Several papers leverage one of the defining features of the healthy heart—its periodicity—to improve temporal resolution. Vinegoni et al. review the use of retrospective gating (where data is re-ordered after acquisition) and prospective triggering (where the sensor is triggered off a periodic stimulus used to drive the heart) in their intravital cardiac studies for measuring cardiomyocyte structure. Taylor, in addition to reviewing gating methodologies, discusses his work on optical gating where fast video and computational methods are used predict the position of the heart in close to real time, which is necessary for gating in smaller intact animals such as the zebrafish. These approaches are also leveraged for functional studies: Hou et al. use data from several heart beats to increase the effective temporal resolution of captured calcium transients, and Hammer et al. used a temporal registration-based analysis method to increase the temporal resolution of a 55 fps spinning disk confocal system to over 300 fps to measure variations in calcium transients at the single cell level.

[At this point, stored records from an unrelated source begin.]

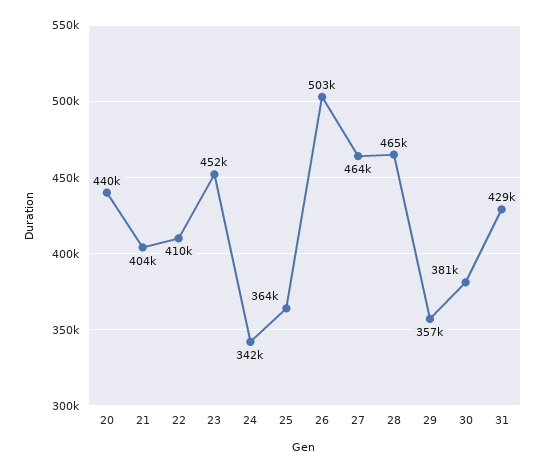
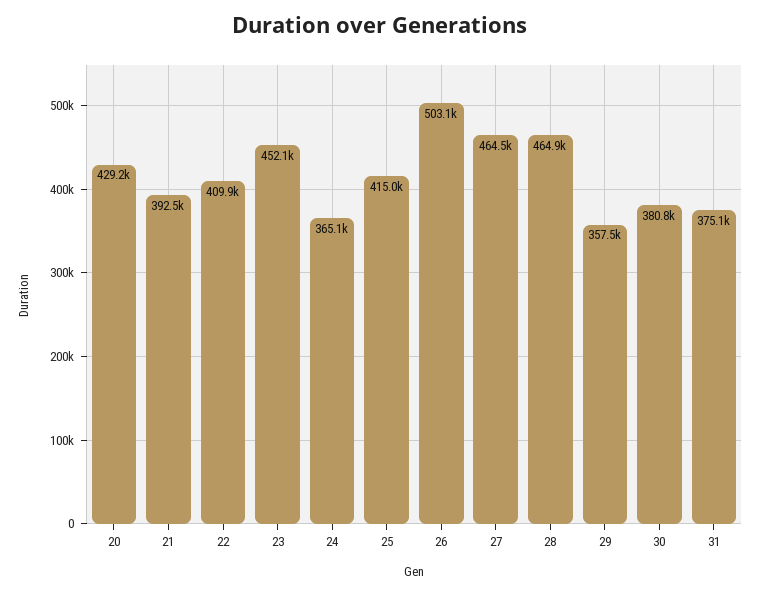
  {
-   "20": 440000,
+   "20": 429200,
-   "21": 404000,
+   "21": 392500,
    "22": 409900,
    "23": 452100,
-   "24": 342000,
+   "24": 365100,
-   "25": 364000,
+   "25": 415000,
    "26": 503100,
    "27": 464500,
    "28": 464900,
    "29": 357500,
    "30": 380800,
-   "31": 429000
+   "31": 375100
  }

It is hoped that this collection of papers provides a snapshot of the current state of the art in this rapidly evolving field, and may function as a jumping-off point for researchers interested in measuring the dynamics and structure of cardiac cells in-situ.

Author Contributions

All authors listed, have made substantial, direct and intellectual contribution to the work, and approved it for publication.

Conflict of Interest Statement

The authors declare that the research was conducted in the absence of any commercial or financial relationships that could be construed as a potential conflict of interest.